What you will do →
Begin at the line containing "Dir hat der" in the records below, end at the line containing "できました。みんなのキラキラな笑顔がたくさん見られたサイエンスシ", and retype each line in that span exactly. No other line and no image should appear.

Dataset records →
☆ ☆ ☆

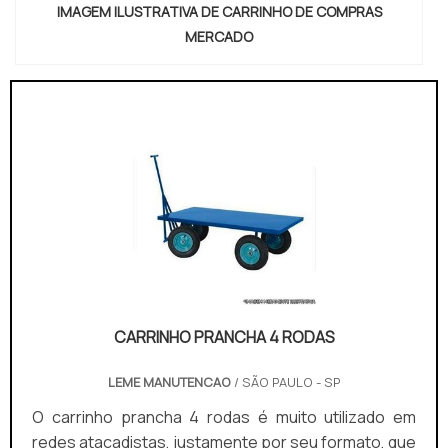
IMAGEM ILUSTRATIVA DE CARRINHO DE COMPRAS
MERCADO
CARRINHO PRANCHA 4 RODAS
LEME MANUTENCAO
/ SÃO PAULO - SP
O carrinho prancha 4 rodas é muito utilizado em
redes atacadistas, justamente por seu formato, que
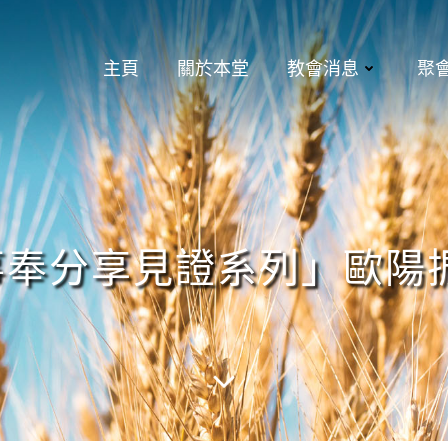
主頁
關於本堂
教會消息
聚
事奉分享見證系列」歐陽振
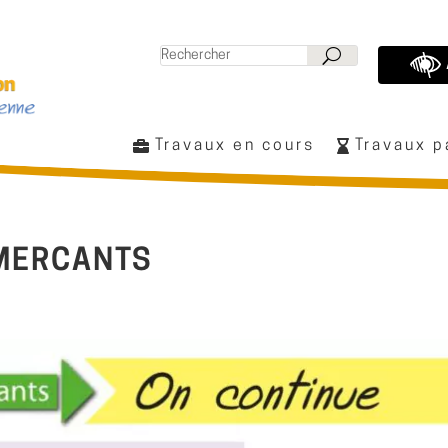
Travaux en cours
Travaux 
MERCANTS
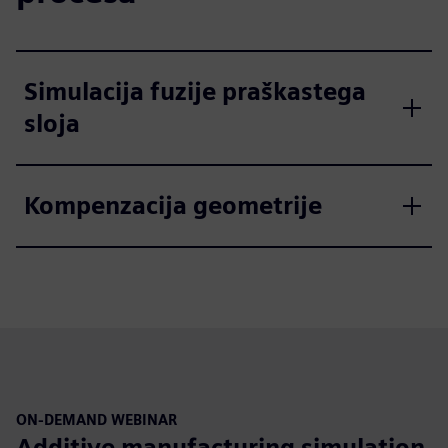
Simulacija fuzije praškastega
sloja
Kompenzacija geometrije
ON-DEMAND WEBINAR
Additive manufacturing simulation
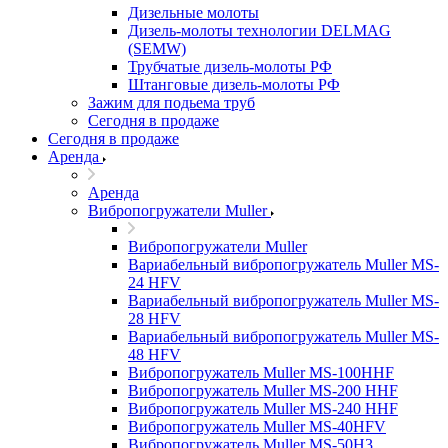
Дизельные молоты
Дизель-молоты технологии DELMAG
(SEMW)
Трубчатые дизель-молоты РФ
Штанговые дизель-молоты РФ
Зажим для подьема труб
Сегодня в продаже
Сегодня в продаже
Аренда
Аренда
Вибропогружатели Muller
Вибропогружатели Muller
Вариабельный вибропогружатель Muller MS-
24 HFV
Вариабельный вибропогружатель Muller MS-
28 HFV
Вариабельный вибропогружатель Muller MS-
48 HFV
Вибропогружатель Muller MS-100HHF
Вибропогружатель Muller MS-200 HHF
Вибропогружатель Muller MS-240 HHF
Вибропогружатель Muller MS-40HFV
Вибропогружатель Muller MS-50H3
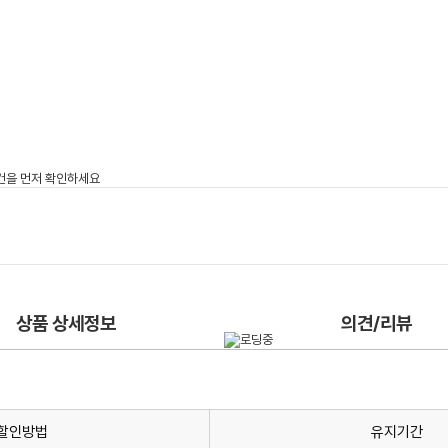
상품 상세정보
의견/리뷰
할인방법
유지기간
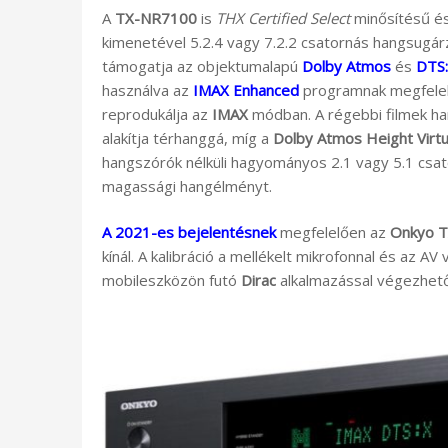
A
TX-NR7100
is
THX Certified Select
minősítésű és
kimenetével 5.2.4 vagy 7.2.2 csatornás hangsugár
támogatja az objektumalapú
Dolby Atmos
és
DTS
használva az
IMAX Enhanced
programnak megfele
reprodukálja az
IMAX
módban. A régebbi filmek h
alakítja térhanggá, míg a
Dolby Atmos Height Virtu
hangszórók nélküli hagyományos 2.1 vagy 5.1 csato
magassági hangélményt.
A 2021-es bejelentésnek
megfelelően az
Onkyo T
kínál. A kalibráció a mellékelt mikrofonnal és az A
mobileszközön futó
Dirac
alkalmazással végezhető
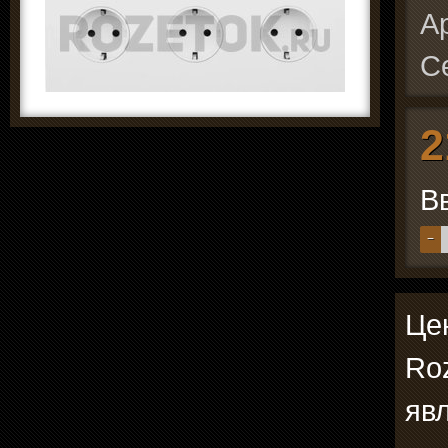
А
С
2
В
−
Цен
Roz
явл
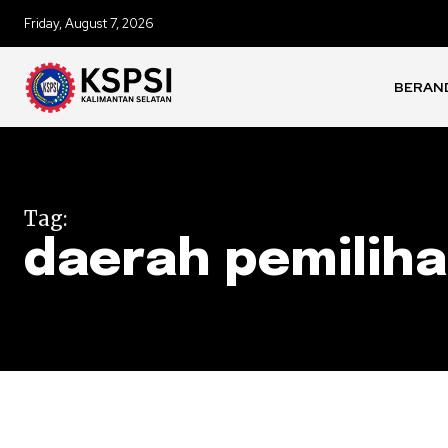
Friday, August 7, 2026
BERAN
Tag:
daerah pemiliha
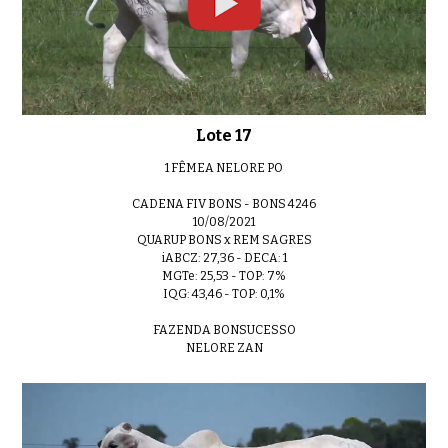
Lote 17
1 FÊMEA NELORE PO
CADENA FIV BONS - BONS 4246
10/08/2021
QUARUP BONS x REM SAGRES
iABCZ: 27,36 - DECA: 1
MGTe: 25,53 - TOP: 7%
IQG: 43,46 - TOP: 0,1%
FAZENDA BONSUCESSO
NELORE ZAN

☆ ☆ ☆

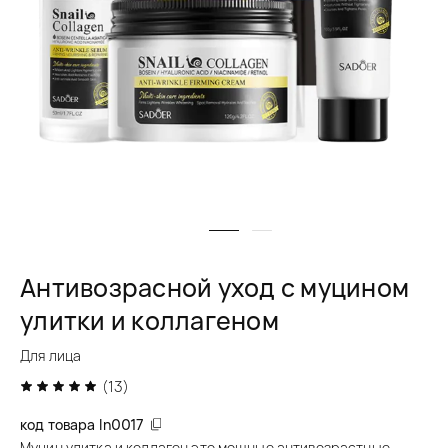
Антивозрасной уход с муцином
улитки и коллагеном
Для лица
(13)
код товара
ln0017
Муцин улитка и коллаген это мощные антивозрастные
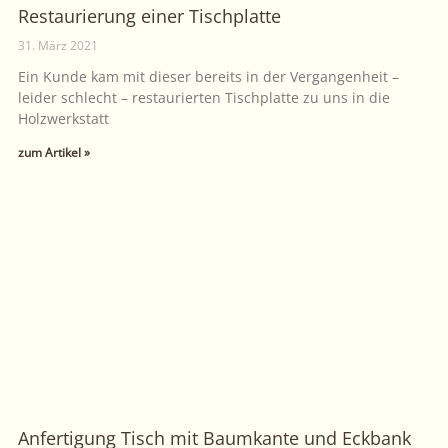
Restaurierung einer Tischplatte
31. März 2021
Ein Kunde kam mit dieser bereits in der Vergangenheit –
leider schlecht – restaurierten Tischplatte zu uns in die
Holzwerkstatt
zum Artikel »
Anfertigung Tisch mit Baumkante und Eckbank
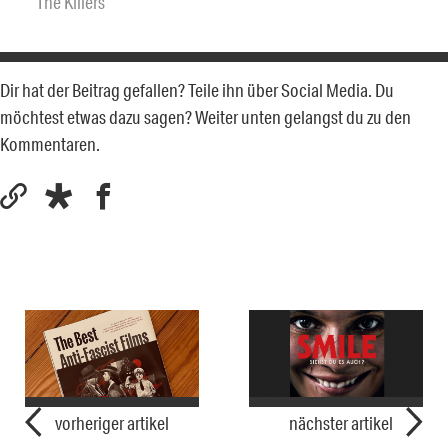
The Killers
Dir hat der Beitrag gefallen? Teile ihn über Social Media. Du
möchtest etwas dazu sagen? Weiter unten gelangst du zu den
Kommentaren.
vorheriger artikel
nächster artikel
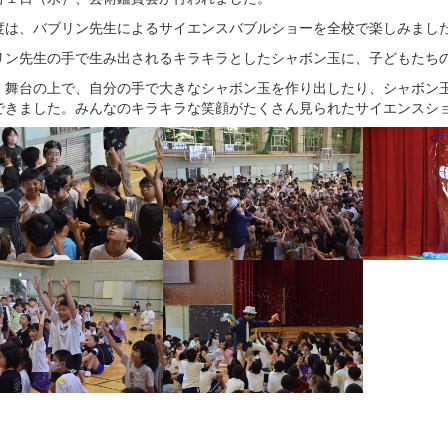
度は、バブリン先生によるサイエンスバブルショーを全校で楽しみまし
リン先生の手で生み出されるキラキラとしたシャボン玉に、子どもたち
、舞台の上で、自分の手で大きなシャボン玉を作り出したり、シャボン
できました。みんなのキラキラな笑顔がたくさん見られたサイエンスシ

☆ ☆ ☆

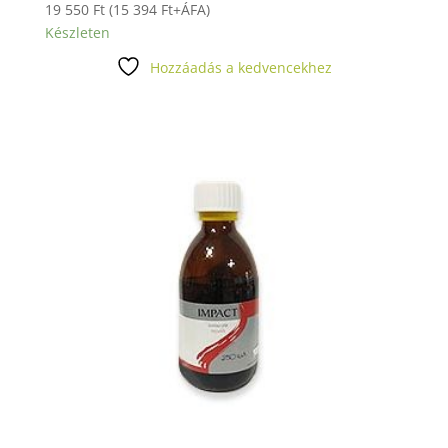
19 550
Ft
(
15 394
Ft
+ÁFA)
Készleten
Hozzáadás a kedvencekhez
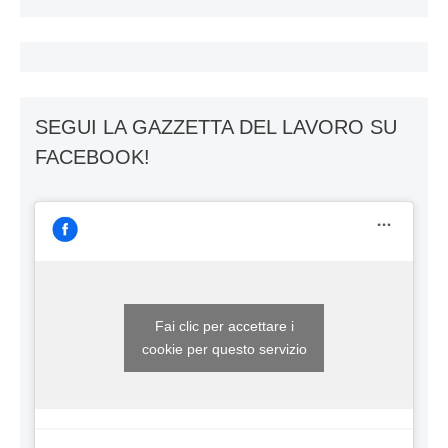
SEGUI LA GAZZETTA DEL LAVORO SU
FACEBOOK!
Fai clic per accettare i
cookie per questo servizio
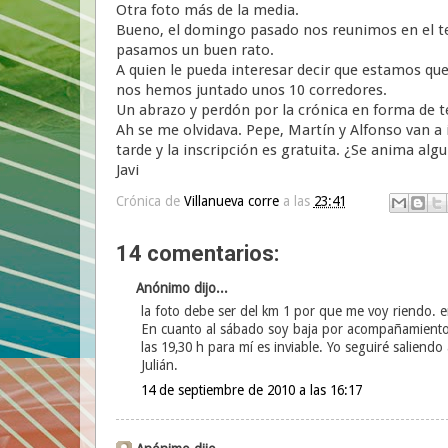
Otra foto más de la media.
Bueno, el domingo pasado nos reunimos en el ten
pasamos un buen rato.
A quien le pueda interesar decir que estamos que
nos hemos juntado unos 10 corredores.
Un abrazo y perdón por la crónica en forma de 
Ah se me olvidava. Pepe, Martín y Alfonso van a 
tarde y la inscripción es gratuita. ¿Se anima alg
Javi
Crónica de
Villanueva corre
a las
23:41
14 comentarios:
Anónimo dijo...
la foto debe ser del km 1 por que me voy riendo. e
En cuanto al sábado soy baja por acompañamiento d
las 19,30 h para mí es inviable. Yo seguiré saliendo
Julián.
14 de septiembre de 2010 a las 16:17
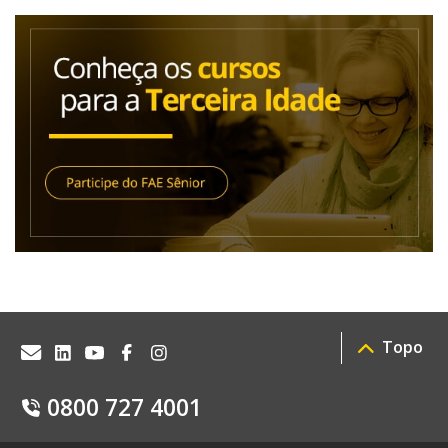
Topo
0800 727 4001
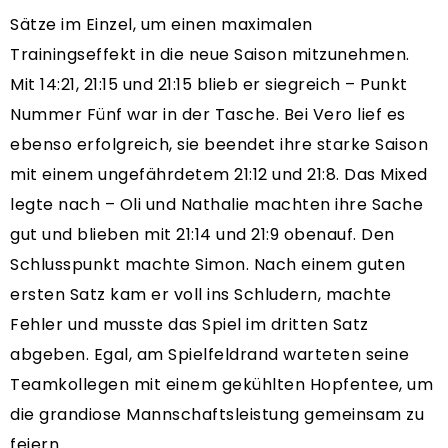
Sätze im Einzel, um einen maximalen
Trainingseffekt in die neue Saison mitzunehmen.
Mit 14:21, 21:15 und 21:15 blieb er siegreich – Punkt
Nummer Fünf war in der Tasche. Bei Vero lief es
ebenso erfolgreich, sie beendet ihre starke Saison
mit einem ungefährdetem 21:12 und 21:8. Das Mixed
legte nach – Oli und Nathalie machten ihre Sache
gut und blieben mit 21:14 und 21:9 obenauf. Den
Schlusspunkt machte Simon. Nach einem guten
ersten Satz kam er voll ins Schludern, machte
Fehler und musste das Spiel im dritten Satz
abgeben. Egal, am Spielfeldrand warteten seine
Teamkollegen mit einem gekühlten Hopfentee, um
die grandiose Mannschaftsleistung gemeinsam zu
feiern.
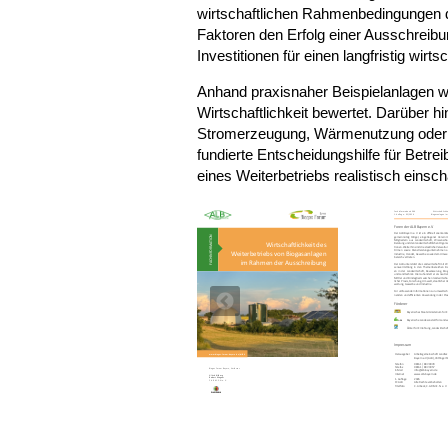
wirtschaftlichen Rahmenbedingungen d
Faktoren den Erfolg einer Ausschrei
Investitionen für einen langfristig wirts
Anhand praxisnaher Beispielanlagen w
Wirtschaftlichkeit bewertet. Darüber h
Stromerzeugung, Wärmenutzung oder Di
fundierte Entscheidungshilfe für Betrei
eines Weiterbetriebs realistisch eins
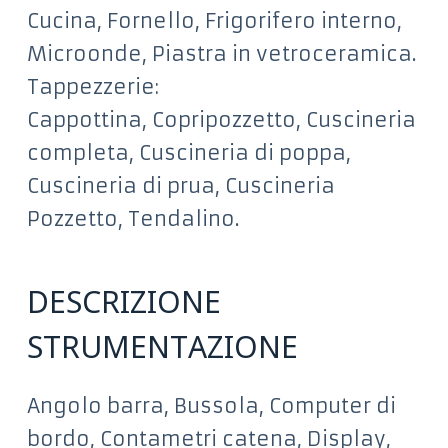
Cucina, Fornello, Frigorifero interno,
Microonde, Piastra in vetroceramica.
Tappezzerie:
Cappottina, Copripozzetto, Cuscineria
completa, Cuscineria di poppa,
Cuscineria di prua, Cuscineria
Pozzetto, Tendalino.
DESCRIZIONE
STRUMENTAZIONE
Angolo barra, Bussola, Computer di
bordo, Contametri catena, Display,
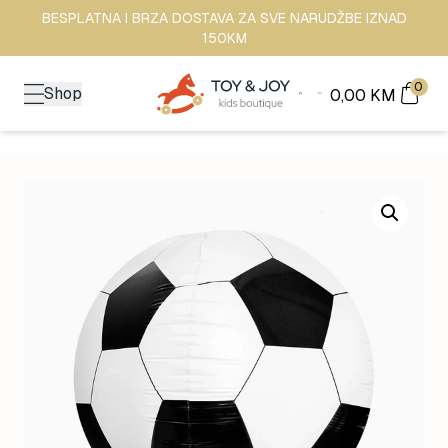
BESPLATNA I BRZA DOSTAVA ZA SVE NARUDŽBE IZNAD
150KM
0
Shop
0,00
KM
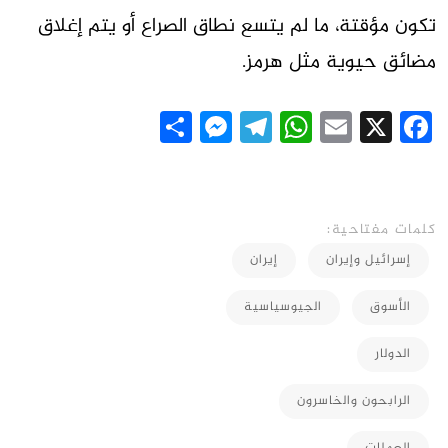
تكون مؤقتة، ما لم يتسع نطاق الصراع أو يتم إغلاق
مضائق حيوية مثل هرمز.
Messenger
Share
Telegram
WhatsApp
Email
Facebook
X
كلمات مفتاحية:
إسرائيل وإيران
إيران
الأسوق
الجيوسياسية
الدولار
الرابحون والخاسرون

☆ ☆ ☆

Reply →
Dir hat der Beitrag gefallen? Teile ihn über Social Media. Du
möchtest etwas dazu sagen? Weiter unten gelangst du zu den
Kommentaren.
vorheriger artikel
nächster artikel
度は、バブリン先生によるサイエンスバブルショーを全校で楽しみまし
リン先生の手で生み出されるキラキラとしたシャボン玉に、子どもたち
、舞台の上で、自分の手で大きなシャボン玉を作り出したり、シャボン
できました。みんなのキラキラな笑顔がたくさん見られたサイエンスシ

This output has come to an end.